━━━ Input records

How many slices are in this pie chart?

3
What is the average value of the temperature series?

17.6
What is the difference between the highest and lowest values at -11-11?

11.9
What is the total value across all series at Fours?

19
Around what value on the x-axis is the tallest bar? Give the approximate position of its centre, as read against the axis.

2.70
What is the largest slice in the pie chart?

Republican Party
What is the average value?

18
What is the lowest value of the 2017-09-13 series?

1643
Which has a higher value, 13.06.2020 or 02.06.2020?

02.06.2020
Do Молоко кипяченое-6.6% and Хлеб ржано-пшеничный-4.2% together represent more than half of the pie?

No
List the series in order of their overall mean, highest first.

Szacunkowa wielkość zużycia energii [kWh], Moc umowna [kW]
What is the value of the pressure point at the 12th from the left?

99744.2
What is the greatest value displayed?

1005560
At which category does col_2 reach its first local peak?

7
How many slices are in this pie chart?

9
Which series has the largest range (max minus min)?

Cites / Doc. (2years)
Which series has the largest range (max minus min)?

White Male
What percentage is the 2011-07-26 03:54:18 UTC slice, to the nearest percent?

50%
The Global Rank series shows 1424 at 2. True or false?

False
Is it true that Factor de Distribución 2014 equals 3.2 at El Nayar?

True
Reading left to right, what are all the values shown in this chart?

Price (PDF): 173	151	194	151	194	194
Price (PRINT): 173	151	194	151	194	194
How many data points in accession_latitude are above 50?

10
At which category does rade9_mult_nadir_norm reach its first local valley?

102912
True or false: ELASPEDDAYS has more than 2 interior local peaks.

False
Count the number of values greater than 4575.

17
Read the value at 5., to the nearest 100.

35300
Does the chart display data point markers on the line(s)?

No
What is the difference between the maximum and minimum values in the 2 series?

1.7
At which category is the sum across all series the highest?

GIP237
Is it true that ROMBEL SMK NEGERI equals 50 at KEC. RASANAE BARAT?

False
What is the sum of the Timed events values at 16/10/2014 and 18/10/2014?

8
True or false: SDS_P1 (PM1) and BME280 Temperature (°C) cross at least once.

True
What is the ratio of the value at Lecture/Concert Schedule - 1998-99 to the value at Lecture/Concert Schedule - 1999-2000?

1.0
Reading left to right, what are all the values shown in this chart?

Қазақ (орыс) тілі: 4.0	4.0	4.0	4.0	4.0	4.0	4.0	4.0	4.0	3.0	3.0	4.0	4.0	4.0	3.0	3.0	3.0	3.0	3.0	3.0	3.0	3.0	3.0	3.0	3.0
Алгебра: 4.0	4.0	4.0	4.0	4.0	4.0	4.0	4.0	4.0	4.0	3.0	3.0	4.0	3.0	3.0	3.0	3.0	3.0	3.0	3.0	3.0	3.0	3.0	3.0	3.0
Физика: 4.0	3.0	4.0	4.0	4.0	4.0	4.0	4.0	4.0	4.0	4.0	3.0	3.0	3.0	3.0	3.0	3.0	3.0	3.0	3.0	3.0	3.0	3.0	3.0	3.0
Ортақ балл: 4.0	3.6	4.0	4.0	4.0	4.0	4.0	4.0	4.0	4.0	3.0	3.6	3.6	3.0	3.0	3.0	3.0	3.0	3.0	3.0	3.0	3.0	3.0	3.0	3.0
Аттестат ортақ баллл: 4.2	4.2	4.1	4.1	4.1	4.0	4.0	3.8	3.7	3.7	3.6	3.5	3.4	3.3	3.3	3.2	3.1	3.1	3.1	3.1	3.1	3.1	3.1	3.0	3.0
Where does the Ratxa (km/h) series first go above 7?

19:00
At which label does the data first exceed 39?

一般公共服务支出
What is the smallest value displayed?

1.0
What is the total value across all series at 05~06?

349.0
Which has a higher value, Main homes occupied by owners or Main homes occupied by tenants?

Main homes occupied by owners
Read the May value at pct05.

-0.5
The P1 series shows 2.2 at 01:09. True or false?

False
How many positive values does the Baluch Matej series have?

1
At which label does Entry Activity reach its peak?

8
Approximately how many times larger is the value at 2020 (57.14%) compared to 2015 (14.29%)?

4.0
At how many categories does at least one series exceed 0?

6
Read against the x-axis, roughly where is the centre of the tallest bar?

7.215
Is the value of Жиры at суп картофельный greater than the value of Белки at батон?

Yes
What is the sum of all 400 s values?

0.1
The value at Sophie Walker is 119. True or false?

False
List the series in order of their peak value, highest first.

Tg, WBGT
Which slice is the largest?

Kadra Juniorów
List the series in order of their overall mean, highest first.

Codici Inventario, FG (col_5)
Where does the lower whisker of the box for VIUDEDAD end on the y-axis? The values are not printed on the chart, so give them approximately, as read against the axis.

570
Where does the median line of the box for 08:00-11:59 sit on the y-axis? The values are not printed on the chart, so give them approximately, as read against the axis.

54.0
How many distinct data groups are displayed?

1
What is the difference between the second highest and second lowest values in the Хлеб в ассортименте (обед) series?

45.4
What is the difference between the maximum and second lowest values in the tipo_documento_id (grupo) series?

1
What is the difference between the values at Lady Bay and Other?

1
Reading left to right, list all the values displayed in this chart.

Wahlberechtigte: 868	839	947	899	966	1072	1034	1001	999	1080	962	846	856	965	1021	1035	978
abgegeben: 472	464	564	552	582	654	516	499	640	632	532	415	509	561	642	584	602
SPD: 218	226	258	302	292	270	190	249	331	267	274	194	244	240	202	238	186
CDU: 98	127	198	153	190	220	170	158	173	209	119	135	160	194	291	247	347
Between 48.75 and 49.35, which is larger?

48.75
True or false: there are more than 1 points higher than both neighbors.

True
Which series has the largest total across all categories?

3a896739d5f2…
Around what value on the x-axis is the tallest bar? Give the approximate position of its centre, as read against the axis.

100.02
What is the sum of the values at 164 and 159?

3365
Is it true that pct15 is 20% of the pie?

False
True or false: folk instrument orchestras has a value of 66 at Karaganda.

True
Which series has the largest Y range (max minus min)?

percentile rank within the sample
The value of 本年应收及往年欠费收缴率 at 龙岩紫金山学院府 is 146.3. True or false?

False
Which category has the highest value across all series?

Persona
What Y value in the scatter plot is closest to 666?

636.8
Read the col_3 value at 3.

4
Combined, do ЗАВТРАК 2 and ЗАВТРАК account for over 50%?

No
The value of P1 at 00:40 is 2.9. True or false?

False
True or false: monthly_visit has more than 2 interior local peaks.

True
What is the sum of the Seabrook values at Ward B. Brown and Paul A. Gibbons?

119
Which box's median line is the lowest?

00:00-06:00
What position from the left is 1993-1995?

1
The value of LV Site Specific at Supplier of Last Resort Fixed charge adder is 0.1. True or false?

━━━━━━

▶ _Goal of the exercise_
Replace every "pie chart" in all of the lines above with "circle graph". Keep every other part of the lines unchanged.

▶ _Response box_
How many slices are in this circle graph?

3
What is the average value of the temperature series?

17.6
What is the difference between the highest and lowest values at -11-11?

11.9
What is the total value across all series at Fours?

19
Around what value on the x-axis is the tallest bar? Give the approximate position of its centre, as read against the axis.

2.70
What is the largest slice in the circle graph?

Republican Party
What is the average value?

18
What is the lowest value of the 2017-09-13 series?

1643
Which has a higher value, 13.06.2020 or 02.06.2020?

02.06.2020
Do Молоко кипяченое-6.6% and Хлеб ржано-пшеничный-4.2% together represent more than half of the pie?

No
List the series in order of their overall mean, highest first.

Szacunkowa wielkość zużycia energii [kWh], Moc umowna [kW]
What is the value of the pressure point at the 12th from the left?

99744.2
What is the greatest value displayed?

1005560
At which category does col_2 reach its first local peak?

7
How many slices are in this circle graph?

9
Which series has the largest range (max minus min)?

Cites / Doc. (2years)
Which series has the largest range (max minus min)?

White Male
What percentage is the 2011-07-26 03:54:18 UTC slice, to the nearest percent?

50%
The Global Rank series shows 1424 at 2. True or false?

False
Is it true that Factor de Distribución 2014 equals 3.2 at El Nayar?

True
Reading left to right, what are all the values shown in this chart?

Price (PDF): 173	151	194	151	194	194
Price (PRINT): 173	151	194	151	194	194
How many data points in accession_latitude are above 50?

10
At which category does rade9_mult_nadir_norm reach its first local valley?

102912
True or false: ELASPEDDAYS has more than 2 interior local peaks.

False
Count the number of values greater than 4575.

17
Read the value at 5., to the nearest 100.

35300
Does the chart display data point markers on the line(s)?

No
What is the difference between the maximum and minimum values in the 2 series?

1.7
At which category is the sum across all series the highest?

GIP237
Is it true that ROMBEL SMK NEGERI equals 50 at KEC. RASANAE BARAT?

False
What is the sum of the Timed events values at 16/10/2014 and 18/10/2014?

8
True or false: SDS_P1 (PM1) and BME280 Temperature (°C) cross at least once.

True
What is the ratio of the value at Lecture/Concert Schedule - 1998-99 to the value at Lecture/Concert Schedule - 1999-2000?

1.0
Reading left to right, what are all the values shown in this chart?

Қазақ (орыс) тілі: 4.0	4.0	4.0	4.0	4.0	4.0	4.0	4.0	4.0	3.0	3.0	4.0	4.0	4.0	3.0	3.0	3.0	3.0	3.0	3.0	3.0	3.0	3.0	3.0	3.0
Алгебра: 4.0	4.0	4.0	4.0	4.0	4.0	4.0	4.0	4.0	4.0	3.0	3.0	4.0	3.0	3.0	3.0	3.0	3.0	3.0	3.0	3.0	3.0	3.0	3.0	3.0
Физика: 4.0	3.0	4.0	4.0	4.0	4.0	4.0	4.0	4.0	4.0	4.0	3.0	3.0	3.0	3.0	3.0	3.0	3.0	3.0	3.0	3.0	3.0	3.0	3.0	3.0
Ортақ балл: 4.0	3.6	4.0	4.0	4.0	4.0	4.0	4.0	4.0	4.0	3.0	3.6	3.6	3.0	3.0	3.0	3.0	3.0	3.0	3.0	3.0	3.0	3.0	3.0	3.0
Аттестат ортақ баллл: 4.2	4.2	4.1	4.1	4.1	4.0	4.0	3.8	3.7	3.7	3.6	3.5	3.4	3.3	3.3	3.2	3.1	3.1	3.1	3.1	3.1	3.1	3.1	3.0	3.0
Where does the Ratxa (km/h) series first go above 7?

19:00
At which label does the data first exceed 39?

一般公共服务支出
What is the smallest value displayed?

1.0
What is the total value across all series at 05~06?

349.0
Which has a higher value, Main homes occupied by owners or Main homes occupied by tenants?

Main homes occupied by owners
Read the May value at pct05.

-0.5
The P1 series shows 2.2 at 01:09. True or false?

False
How many positive values does the Baluch Matej series have?

1
At which label does Entry Activity reach its peak?

8
Approximately how many times larger is the value at 2020 (57.14%) compared to 2015 (14.29%)?

4.0
At how many categories does at least one series exceed 0?

6
Read against the x-axis, roughly where is the centre of the tallest bar?

7.215
Is the value of Жиры at суп картофельный greater than the value of Белки at батон?

Yes
What is the sum of all 400 s values?

0.1
The value at Sophie Walker is 119. True or false?

False
List the series in order of their peak value, highest first.

Tg, WBGT
Which slice is the largest?

Kadra Juniorów
List the series in order of their overall mean, highest first.

Codici Inventario, FG (col_5)
Where does the lower whisker of the box for VIUDEDAD end on the y-axis? The values are not printed on the chart, so give them approximately, as read against the axis.

570
Where does the median line of the box for 08:00-11:59 sit on the y-axis? The values are not printed on the chart, so give them approximately, as read against the axis.

54.0
How many distinct data groups are displayed?

1
What is the difference between the second highest and second lowest values in the Хлеб в ассортименте (обед) series?

45.4
What is the difference between the maximum and second lowest values in the tipo_documento_id (grupo) series?

1
What is the difference between the values at Lady Bay and Other?

1
Reading left to right, list all the values displayed in this chart.

Wahlberechtigte: 868	839	947	899	966	1072	1034	1001	999	1080	962	846	856	965	1021	1035	978
abgegeben: 472	464	564	552	582	654	516	499	640	632	532	415	509	561	642	584	602
SPD: 218	226	258	302	292	270	190	249	331	267	274	194	244	240	202	238	186
CDU: 98	127	198	153	190	220	170	158	173	209	119	135	160	194	291	247	347
Between 48.75 and 49.35, which is larger?

48.75
True or false: there are more than 1 points higher than both neighbors.

True
Which series has the largest total across all categories?

3a896739d5f2…
Around what value on the x-axis is the tallest bar? Give the approximate position of its centre, as read against the axis.

100.02
What is the sum of the values at 164 and 159?

3365
Is it true that pct15 is 20% of the pie?

False
True or false: folk instrument orchestras has a value of 66 at Karaganda.

True
Which series has the largest Y range (max minus min)?

percentile rank within the sample
The value of 本年应收及往年欠费收缴率 at 龙岩紫金山学院府 is 146.3. True or false?

False
Which category has the highest value across all series?

Persona
What Y value in the scatter plot is closest to 666?

636.8
Read the col_3 value at 3.

4
Combined, do ЗАВТРАК 2 and ЗАВТРАК account for over 50%?

No
The value of P1 at 00:40 is 2.9. True or false?

False
True or false: monthly_visit has more than 2 interior local peaks.

True
What is the sum of the Seabrook values at Ward B. Brown and Paul A. Gibbons?

119
Which box's median line is the lowest?

00:00-06:00
What position from the left is 1993-1995?

1
The value of LV Site Specific at Supplier of Last Resort Fixed charge adder is 0.1. True or false?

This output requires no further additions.